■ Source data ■
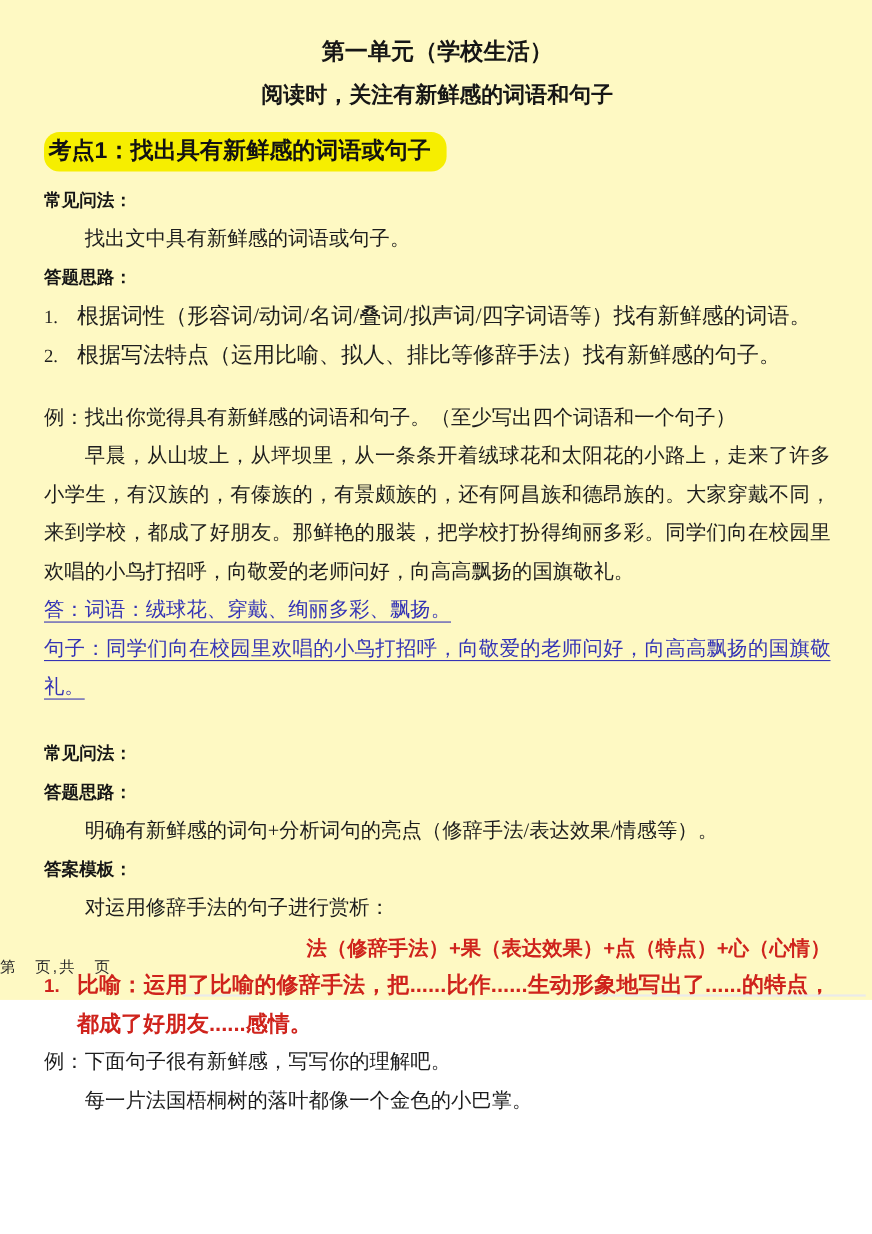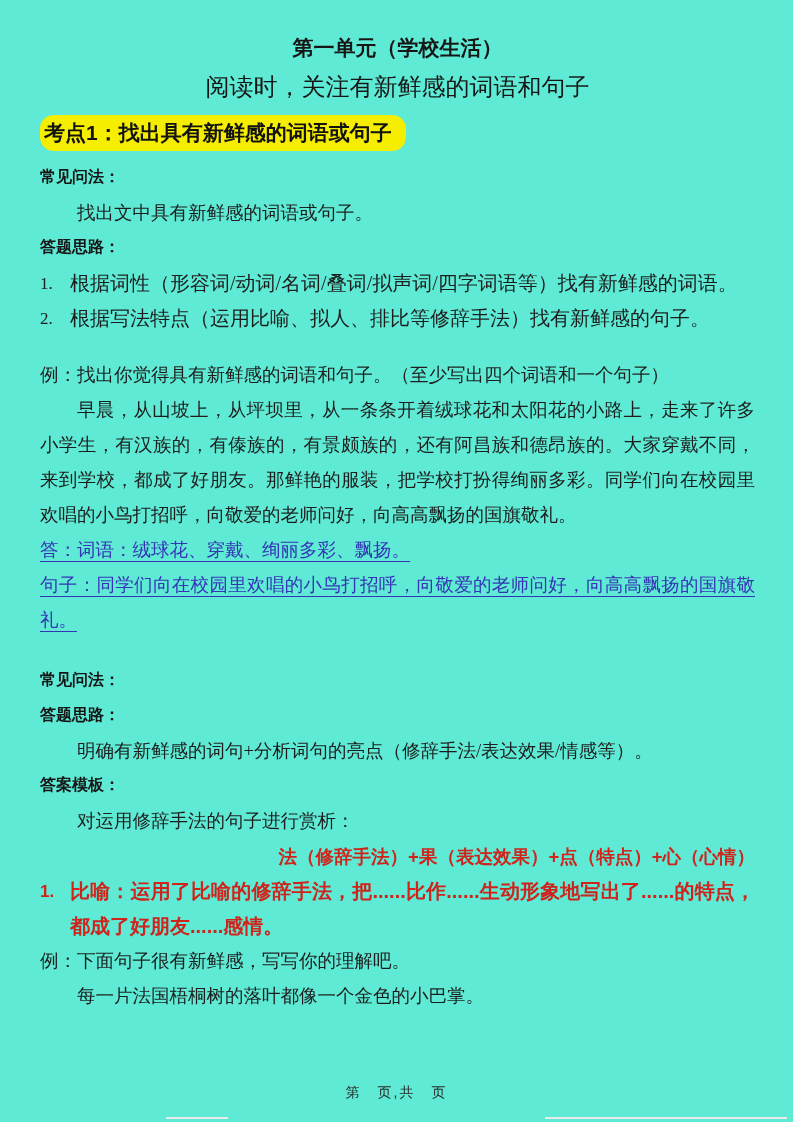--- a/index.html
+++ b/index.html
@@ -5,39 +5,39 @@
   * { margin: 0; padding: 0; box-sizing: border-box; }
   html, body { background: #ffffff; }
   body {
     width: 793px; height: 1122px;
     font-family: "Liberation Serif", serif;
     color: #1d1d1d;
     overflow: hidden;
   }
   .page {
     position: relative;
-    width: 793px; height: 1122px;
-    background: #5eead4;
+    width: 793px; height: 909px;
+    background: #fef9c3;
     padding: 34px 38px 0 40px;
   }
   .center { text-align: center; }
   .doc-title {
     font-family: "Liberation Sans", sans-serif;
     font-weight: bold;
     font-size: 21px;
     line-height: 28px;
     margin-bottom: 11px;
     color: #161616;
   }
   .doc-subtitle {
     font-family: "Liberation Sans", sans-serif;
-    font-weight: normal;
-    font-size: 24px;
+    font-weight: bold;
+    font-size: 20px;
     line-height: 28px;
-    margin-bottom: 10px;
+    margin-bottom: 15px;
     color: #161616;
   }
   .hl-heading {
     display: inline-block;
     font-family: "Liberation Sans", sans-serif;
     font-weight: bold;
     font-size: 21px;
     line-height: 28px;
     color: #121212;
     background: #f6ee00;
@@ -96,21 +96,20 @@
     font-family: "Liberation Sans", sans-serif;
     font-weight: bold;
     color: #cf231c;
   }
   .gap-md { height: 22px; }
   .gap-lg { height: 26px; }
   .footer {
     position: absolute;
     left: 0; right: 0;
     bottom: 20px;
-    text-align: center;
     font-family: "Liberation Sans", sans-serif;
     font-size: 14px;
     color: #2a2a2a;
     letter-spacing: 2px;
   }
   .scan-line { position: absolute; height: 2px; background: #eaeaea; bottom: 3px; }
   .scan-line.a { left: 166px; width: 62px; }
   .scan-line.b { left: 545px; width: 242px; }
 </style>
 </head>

■ INSTRUCTION ■
Looking at the records above, which lines contain "text"? Copy those lines.

■ WORKED SOLUTION ■
   .center { text-align: center; }
-    text-align: center;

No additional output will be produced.